Tentez cet exercice pour vous aider à ressentir que votre anatomie ressemble plus à une plante qu’à une machine, et pour vous aider à vous éloigner de la séparation de vous-même en parties :
Pratique : Ressentez votre fascia dans le chien tourné vers le bas
Mettez-vous dans le chien tourné vers le bas. Il est facile de sentir votre corps arrière dans cette pose alors que vous soulevez vos hanches, laissez tomber vos talons du milieu de vos jambes, et allongez votre colonne vertébrale. Mais prenez le temps d’étendre votre conscience et votre attention à l’ensemble de votre corps afin de trouver les points qui manquent de conscience et qui sont uniques à votre expérience de cette pose. Voici quelques points à méditer :
- Suivez l’avant de votre colonne vertébrale dans cette pose, comme si vous faisiez rouler une balle rouge chaude le long de votre colonne vertébrale depuis votre coccyx, le long de l’avant de votre sacrum et des vertèbres lombaires et thoraciques, puis derrière vos tripes et votre cœur.

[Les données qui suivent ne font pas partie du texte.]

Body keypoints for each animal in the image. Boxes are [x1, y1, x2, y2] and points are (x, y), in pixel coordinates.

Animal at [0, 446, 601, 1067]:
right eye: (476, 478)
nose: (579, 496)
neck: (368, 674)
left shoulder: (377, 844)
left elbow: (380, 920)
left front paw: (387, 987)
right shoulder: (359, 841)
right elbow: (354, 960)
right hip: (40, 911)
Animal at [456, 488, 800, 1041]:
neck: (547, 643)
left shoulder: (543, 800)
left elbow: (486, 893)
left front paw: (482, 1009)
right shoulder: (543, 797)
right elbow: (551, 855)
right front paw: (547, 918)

- Détendez votre boîte vocale, puis votre langue, puis votre mâchoire. Laissez votre tête pendre. Laissez-vous stupide pendant un moment, puis rétablissez la longueur dans votre colonne cervicale sans la tension.

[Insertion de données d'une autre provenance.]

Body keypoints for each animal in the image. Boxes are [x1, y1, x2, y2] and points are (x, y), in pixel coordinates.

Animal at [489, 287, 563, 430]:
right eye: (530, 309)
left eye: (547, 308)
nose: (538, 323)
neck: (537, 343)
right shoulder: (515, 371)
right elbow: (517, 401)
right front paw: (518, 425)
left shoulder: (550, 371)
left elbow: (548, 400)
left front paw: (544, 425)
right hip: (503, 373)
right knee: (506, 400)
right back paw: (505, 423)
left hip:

- Move votre souffle dans l’arrière de vos côtes, qui peuvent être gelées dans votre travail initial dans cette pose. Pouvez-vous sentir les côtes bouger sous vos omoplates ? Bougez-vous vos côtes inférieures derrière vos reins ?
- Movez votre poids autour de vos pieds pendant la pose. Cela peut être subtil mais puissant. Si vos talons ne touchent pas le sol, déplacez-vous lentement, médialement puis latéralement, sur la plante de vos pieds. Sentez comment cela change la façon dont vous ressentez le reste de votre corps. Si vos talons sont en bas, bougez lentement tout autour de vos pieds comme une horloge : A quelle position vous bloquez vous ? Travaillez là.

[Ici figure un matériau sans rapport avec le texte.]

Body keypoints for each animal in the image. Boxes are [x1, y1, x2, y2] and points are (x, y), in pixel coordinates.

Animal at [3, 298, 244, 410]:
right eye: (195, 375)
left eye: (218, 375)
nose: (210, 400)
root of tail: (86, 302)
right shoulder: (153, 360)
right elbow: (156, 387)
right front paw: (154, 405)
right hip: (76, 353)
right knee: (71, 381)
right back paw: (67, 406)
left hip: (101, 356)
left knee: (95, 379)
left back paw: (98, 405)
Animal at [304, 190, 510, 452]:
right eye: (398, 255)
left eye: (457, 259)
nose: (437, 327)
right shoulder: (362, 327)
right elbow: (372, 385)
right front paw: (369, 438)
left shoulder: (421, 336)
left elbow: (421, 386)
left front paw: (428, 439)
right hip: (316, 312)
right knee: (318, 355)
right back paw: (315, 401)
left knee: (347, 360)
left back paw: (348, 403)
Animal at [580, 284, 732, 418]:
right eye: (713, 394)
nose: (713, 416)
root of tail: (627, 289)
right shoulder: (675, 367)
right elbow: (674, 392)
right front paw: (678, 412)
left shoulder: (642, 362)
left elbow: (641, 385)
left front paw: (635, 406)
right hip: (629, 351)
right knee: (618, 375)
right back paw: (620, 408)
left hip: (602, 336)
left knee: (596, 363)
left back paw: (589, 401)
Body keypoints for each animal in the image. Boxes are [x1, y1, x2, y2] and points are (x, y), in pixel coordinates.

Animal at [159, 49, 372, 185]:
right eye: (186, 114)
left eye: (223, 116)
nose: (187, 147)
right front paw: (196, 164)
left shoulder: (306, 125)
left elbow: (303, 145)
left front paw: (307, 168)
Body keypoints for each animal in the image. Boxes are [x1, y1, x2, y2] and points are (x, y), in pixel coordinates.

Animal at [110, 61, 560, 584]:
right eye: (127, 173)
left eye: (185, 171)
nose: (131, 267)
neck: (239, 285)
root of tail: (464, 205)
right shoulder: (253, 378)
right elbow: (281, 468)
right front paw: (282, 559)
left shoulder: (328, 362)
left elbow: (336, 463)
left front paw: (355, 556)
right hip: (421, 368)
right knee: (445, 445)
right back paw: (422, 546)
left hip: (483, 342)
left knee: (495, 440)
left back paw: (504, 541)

- Parce que les rotateurs latéraux profonds sont souvent limitants dans cette pose, pouvez-vous laisser la zone entre vos os du siège s’épanouir ? Essayez de tourner vos genoux vers l’intérieur dans la pose pour aider à trouver votre limitation, et continuez à travailler vos hanches vers le haut. N’oubliez pas que vous êtes entier. Quelqu’un peut vous décrire comme une machine, mais ce n’est pas la vérité scientifique – la globalité l’est.
A propos de notre pro
Le rédacteur Tom Myers est l’auteur de Anatomy Trains et le coauteur de Fascial Release for Structural Balance. Il a également produit plus de 35 DVD et de nombreux webinaires sur l’évaluation visuelle, la technique de libération fasciale et les applications de la recherche fasciale. Myers, thérapeute manuel intégratif ayant 40 ans d’expérience, est membre de l’International Association of Structural Integrators et du Health Advisory Board d’Equinox. Pour en savoir plus, consultez le site anatomytrains.com.